## TASKS TO COMPLETE
1. Decide whether each statement agrees with the article on television in Great Britain, and answer yes or no, quoting the deciding words. (a) John Logie Baird died at age 57. (b) The Government Television Advisory Committee was appointed over a year earlier. (c) The Alexandra Palace mast has a signal carrier range of under 30 miles.
2. According to the article on television in Great Britain, what is the name of John Logie Baird's latest invention?
3. Translate this sentence from the article on television in Great Britain into Spanish: "Colored stereoscopic television, as a result of John Logie Baird's latest invention, the Telechrome, may become an outstanding feature of the postwar British television industry."

··· EXTRACT PROVIDED

Television development was a distant memory for most people during the dark days of World War II. Germany's forces launched its second siege of the 20th century against Europe in Fall of 1939. By January of 1945, even the Brits were beginning to feel confident that the seemingly endless days of World War II were about to come to an end. Hitler's forces had been beaten back from its massive sprawl across Europe and into northern Africa. Eisenhower's D-Day campaign six months earlier had broken the back - and much of the will -of German forces. The Battle of Leyte Gulf shortly thereafter severely damaged Japanese naval forces. Slowly but surely improvements were made in TV camera, broadcast, and local viewing technology in spite of the severe restrictions placed on component and manpower availability, both in the UK and in the U.S . John Logie Baird was England's most famous television pioneer, having developed the first practical broadcast system. His accomplishments were reported in this January 1945 edition of Radio News. Mr. Baird died the next year at age 57.
Television in Great Britain
By Leon Laden London. England
Mr. Baird's first demonstration of television in color and stereoscopic relief.
Colored stereoscopic television, as a result of John Logie Baird's latest invention, the Telechrome, may become an outstanding feature of the postwar British television industry.
Lattice television mast at the Alexandra Palace with for vision (top) and sound (bottom) aerial arrays, with a signal carrier range of over 50 miles.
A blueprint of postwar television, a sort of television Magna Charta, is now being worked out by Britain's leading radio engineers, scientists, and manufacturers serving on the Government Television Advisory Committee,1 appointed over a year ago, to consider postwar development of television and advise the Postmaster-General on future requirements.
This Committee already has taken evidence from representatives of the BBC scientists, engineers, manufacturers, cinema and studio proprietors, and other bodies concerned with the future of the industry. It can also be divulged, authoritatively, that the Committee's findings and recommendations are expected to be made public within a very short time.

······
··· ENTRIES PROVIDED

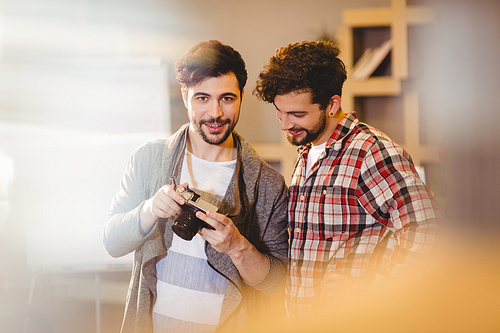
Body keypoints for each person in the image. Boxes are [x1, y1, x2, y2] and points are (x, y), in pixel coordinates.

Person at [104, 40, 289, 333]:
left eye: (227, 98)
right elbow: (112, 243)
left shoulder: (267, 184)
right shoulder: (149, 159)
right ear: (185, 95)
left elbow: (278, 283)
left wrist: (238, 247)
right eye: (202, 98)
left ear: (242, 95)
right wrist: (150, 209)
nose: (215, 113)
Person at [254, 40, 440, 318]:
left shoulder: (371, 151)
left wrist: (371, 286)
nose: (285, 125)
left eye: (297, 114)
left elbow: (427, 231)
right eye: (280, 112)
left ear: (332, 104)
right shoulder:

······

## RESPONSE LIST
1.
(a) Yes: "Mr. Baird died the next year at age 57."
(b) Yes: "appointed over a year ago"
(c) No: "with a signal carrier range of over 50 miles"

2. The Telechrome.

3. La televisión estereoscópica en color, como resultado del último invento de John Logie Baird, el Telechrome, puede convertirse en una característica destacada de la industria televisiva británica de la posguerra.